“The challenge now is for the NHS to respond to this changing landscape and to focus on preventing as well as treating the conditions which are causing the greatest disease burden across our nation.”
This statement on prevention, delivered alongside the publication of Public Health England’s (PHE) new Health Profile for England report by its Director of Health Improvement, illustrates a decisive shift taking place at the heart of NHS strategy. If we are to prevent the onset of diabetes, avert mental ill-health and avoid multiple chronic co-morbidities, public health priorities like these must become more entrenched within the NHS.
The Health Profile for England is PHE’s most comprehensive report yet into the state of health of people in England today and in the future. It was timed to inform the development of the NHS long-term plan, to aid policymakers in understanding where to prioritise resources in order to prevent ill health.
With almost every NHS speech now considered a major one – the new Health Secretary’s first outing at the Conservative Conference is no exception. A look back at what has been said elsewhere recently indicates that this report may have greater impact on policy development than it would previously have done.
Public health, long considered a distinct policy realm with its own (meagre) budget, had been viewed rather dismissively by the far bigger NHS beast, as rather parochial in its focus, concerned principally with persuading people to kick bad habits.
Belatedly and rather sensibly though, and with senior leadership now championing its reach into the traditional NHS domain, prevention healthcare may become a term with which we are all to become more familiar.
What challenge does the prevention agenda present to industry? Is there an opportunity for industry to demonstrate that contained within this narrative is an implicit call for a rethink in the access to medicines space? What can it teach us about how to drive through reforms to methodology used in medicines assessment and reimbursement?
We know that a focus on public health – preventing people from developing some of the diseases, or at least postponing the age at which these conditions become prevalent, is key to creating the kind of headroom in the NHS budget that would allow it to embrace innovation and extend the reach of personalised medicines. But to what extent does it also present a new angle for the medicines access reform agenda?
If we are (rightly) asking the NHS to make strategic and spending decisions based upon future projections of the healthcare burden, to what extent should its arms-length bodies, such as the National Institute for Health and Care Excellence (NICE)

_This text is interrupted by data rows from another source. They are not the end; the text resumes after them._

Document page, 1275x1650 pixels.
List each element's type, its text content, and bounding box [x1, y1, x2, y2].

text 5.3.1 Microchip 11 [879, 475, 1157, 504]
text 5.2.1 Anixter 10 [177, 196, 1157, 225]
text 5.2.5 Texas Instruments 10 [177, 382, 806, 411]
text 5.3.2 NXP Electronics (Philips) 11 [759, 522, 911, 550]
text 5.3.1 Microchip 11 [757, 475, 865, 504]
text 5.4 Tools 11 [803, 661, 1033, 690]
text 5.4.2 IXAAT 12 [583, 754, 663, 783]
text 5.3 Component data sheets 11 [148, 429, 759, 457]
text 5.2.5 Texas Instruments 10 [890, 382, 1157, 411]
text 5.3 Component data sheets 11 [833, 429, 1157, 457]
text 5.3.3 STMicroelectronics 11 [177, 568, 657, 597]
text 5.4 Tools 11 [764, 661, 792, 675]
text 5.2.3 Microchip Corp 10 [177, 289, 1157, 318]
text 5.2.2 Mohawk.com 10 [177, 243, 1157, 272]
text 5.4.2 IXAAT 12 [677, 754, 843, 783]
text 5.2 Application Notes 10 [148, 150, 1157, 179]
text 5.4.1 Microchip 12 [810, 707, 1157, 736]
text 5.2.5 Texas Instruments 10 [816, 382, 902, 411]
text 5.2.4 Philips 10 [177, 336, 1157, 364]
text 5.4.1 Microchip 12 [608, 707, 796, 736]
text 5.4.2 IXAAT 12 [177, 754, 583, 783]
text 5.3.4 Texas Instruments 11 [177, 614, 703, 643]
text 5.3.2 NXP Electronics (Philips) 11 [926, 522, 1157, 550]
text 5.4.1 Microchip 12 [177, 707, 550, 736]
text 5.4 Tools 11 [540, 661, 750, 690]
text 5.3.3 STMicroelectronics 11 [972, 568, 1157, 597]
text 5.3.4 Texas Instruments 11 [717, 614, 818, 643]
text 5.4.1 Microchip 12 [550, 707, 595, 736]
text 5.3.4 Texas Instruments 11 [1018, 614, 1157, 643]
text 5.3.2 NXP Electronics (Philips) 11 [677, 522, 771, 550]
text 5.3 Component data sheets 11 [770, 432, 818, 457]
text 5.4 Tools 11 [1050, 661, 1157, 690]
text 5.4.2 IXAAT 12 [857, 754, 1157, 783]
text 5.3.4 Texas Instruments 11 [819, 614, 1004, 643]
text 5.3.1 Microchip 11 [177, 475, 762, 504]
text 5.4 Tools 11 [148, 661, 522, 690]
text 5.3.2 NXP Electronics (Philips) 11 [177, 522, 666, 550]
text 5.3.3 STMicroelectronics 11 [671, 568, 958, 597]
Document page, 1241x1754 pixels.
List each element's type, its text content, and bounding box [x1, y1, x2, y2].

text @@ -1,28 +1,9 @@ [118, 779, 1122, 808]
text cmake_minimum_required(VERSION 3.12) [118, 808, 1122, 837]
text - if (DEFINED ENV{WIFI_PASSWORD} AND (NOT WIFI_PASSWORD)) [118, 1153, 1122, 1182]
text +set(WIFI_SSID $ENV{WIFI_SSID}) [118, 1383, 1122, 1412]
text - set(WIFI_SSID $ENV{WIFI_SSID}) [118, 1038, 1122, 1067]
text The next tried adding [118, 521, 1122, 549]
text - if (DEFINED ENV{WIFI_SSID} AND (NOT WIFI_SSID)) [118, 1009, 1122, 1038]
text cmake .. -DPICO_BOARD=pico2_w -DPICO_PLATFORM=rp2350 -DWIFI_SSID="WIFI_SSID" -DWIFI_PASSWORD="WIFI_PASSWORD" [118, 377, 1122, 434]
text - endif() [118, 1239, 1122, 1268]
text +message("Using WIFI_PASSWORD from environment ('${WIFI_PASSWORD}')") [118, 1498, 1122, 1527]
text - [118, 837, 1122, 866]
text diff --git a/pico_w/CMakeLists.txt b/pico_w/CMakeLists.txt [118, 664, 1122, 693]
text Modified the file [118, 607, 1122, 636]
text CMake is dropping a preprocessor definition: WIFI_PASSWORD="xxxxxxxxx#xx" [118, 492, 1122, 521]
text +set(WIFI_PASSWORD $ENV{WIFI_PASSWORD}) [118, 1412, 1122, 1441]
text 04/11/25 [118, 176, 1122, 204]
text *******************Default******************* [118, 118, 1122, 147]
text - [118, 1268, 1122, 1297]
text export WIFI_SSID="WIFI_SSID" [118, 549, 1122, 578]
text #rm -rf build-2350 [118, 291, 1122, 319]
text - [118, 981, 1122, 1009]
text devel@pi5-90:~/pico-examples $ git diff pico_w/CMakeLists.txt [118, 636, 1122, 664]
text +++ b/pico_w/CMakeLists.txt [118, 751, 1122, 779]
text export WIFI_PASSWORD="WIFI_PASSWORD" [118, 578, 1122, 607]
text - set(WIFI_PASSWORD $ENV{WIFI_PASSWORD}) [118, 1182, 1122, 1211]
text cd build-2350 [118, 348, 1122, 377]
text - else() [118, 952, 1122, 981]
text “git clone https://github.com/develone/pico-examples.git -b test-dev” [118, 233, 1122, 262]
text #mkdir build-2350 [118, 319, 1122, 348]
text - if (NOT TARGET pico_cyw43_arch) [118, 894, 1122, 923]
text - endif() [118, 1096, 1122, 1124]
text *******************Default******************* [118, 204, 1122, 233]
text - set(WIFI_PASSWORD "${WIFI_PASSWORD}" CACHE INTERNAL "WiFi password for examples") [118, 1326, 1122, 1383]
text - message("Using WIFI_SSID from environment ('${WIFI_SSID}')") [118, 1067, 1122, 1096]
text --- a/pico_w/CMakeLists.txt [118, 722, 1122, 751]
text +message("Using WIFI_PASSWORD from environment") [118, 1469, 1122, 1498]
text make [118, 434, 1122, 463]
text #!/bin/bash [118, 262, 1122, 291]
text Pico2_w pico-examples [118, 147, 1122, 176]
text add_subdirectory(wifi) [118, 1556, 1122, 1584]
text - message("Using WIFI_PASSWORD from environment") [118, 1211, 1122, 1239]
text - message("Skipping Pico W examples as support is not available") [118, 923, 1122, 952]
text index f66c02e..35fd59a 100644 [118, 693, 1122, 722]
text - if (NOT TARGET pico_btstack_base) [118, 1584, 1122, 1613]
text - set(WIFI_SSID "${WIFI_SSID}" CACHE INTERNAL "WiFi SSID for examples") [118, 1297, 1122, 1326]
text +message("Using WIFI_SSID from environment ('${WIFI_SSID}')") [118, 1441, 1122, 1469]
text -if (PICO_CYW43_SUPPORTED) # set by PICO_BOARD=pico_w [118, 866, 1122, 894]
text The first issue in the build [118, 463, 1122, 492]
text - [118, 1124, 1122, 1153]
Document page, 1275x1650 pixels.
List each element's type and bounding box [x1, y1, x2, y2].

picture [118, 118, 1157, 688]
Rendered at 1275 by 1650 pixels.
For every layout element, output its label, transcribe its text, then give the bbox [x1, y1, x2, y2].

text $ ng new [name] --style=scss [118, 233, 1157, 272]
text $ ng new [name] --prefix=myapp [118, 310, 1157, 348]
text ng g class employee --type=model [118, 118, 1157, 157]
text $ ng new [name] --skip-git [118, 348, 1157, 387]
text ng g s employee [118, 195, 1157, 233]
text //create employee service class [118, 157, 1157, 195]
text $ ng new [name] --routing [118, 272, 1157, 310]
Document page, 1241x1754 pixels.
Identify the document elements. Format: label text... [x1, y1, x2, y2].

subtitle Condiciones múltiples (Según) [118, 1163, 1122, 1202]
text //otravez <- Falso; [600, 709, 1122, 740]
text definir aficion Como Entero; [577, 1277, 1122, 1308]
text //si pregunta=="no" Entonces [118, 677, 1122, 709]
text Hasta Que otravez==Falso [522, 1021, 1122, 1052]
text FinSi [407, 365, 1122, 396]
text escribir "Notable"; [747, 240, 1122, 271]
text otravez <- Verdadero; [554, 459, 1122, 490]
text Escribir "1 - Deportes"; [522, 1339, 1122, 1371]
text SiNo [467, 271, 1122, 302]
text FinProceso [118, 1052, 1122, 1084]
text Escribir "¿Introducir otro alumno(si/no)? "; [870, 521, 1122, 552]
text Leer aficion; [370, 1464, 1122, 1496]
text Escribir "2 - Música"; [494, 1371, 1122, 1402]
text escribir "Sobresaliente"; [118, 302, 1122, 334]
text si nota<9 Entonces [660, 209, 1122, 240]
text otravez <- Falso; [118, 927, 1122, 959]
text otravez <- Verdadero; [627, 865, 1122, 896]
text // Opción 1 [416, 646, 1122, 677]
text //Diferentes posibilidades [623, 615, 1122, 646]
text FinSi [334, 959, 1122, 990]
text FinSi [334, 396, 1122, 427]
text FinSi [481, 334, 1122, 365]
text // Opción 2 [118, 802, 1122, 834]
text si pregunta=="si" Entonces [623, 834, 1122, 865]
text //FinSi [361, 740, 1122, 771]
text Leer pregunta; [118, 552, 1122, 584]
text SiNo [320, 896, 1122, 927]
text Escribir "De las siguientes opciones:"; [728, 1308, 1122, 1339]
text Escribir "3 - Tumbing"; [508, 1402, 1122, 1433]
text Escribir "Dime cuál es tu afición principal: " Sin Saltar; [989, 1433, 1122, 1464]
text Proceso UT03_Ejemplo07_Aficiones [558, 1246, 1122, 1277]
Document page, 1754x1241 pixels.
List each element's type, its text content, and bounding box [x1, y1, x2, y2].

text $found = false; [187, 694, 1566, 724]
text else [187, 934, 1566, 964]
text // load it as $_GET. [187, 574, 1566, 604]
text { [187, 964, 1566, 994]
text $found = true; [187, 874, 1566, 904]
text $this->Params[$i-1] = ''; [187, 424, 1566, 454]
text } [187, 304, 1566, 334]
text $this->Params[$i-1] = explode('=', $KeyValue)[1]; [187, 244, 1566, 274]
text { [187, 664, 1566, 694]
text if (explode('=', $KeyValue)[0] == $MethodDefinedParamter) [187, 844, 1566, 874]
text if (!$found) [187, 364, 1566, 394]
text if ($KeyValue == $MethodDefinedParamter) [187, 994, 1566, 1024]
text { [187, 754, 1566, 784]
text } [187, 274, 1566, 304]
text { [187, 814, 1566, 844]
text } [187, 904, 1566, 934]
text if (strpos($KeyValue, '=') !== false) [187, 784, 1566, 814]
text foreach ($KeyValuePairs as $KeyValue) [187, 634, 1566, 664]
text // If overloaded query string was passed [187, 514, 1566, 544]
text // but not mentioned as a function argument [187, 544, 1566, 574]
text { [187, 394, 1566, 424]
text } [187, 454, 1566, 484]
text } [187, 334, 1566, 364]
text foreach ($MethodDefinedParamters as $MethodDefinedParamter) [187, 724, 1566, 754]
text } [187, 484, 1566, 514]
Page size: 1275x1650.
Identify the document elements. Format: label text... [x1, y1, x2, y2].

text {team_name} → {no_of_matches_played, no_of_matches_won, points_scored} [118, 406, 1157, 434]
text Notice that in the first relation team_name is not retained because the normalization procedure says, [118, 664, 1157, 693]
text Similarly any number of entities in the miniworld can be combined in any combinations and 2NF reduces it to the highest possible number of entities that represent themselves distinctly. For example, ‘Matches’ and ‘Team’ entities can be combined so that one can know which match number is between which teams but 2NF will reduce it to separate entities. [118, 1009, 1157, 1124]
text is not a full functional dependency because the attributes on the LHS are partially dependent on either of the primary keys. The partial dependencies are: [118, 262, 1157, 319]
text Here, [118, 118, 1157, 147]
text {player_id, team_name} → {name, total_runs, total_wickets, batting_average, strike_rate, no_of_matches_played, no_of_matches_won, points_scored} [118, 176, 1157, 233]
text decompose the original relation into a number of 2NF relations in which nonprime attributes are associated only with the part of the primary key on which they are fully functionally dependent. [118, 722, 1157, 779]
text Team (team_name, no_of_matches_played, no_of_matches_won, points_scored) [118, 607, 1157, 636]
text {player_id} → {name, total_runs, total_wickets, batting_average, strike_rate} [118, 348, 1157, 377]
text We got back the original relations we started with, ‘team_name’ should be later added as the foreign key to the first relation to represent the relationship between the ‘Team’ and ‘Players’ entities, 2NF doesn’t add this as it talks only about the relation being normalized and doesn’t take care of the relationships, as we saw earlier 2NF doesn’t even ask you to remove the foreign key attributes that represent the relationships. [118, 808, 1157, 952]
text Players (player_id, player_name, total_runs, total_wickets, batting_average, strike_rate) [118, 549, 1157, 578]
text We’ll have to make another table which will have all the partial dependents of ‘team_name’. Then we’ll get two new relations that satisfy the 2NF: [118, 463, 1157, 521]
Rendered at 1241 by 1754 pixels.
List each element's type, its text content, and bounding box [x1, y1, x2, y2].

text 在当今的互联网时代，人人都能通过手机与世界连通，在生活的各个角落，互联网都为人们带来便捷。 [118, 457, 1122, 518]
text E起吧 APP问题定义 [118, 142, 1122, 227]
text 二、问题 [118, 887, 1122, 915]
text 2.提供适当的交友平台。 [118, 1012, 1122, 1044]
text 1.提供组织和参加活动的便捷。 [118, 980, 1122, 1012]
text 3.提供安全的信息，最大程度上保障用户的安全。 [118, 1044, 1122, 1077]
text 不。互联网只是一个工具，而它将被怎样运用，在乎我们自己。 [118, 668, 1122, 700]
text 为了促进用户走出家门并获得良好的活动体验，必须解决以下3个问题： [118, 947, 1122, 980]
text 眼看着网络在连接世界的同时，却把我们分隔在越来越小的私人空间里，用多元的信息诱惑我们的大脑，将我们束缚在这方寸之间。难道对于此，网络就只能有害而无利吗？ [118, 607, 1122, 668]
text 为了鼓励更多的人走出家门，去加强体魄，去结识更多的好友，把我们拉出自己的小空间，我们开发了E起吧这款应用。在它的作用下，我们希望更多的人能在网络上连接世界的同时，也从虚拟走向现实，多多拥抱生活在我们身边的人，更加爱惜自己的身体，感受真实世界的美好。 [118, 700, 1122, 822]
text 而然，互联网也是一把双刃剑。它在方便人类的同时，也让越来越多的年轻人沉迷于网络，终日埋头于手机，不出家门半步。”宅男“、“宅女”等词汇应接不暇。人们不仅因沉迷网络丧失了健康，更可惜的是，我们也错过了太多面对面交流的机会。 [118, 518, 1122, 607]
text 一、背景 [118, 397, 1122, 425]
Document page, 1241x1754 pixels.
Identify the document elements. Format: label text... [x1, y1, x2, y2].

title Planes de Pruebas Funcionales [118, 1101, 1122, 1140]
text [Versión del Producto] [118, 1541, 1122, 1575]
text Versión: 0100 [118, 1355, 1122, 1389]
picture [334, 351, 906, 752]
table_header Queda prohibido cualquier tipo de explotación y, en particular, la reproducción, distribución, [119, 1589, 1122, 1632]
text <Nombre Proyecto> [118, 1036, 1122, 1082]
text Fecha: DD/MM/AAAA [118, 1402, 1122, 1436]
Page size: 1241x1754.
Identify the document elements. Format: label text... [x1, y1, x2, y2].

for example, be doing the same?
Understanding the future burden of a rare disease, and the costs to patient, caregiver and society of that future burden is typically very challenging in the rare disease space. Health economic models presented to NICE struggle to show how treatments can lower the cost of cardiac, respiratory or neurological co-morbidities.
For example, consider the future of HIV care. Well over 90% of people on treatment in the UK are virally suppressed – their HIV is undetectable and untransmittable. The aim now is about improving wider health outcomes; making new treatments available so that people living with HIV are not unnecessarily exposed to an increased risk of cardiovascular or renal disease.
Or in chronic pain, does this new focus strengthen the case for treating more, treating earlier, if it prevents other ill-health developing? We know that we are short on measures for making a value judgement on a product that is likely to have a beneficial impact on the mental health of the patient, let alone the caregiver.
Value-based healthcare, which involves taking a whole system approach and long-term view of where to focus resources, has been a growing concept within NHS in recent years. As the integration agenda takes shape too, the NHS may begin to have the structure for prevention healthcare to take hold.
One important figure who certainly agrees that the prevention narrative has not received due attention over the last few years is the incoming Chair of NHS England, Lord Prior. Sitting squarely within his commitment to integration, he acknowledges that prevention medicine has faltered.
In his confirmation hearing before the Health and Social Care Select Committee, Lord Prior compared the new NHS 10-year plan to the last of its kind – the Five Year Forward View (FYFV) – speculating that where the first document was a vision, this piece is more about implementation – making the changes (including, whisper it, legislative ones) needed to bring the vision forward. But it is also about recognising the failures of the FYFV, including an under-valuing of the role of prevention healthcare.
Any new direction, of course, needs the energised involvement of the Secretary of State. The NHS 10-year plan is the result of Jeremy Hunt’s determination to secure a long-term funding settlement. His successor, whose strengths and focus initially seem to lie elsewhere, must maintain close oversight.
With five years of funding attached to this plan, its strategic importance cannot be overstated. But with no specific medicines access piece in the document, industry can seek to own and shape the prevention medicine narrative, especially given the focus of pharmaceutical and med tech innovation on the value their products bring to reducing healthcare deterioration costs.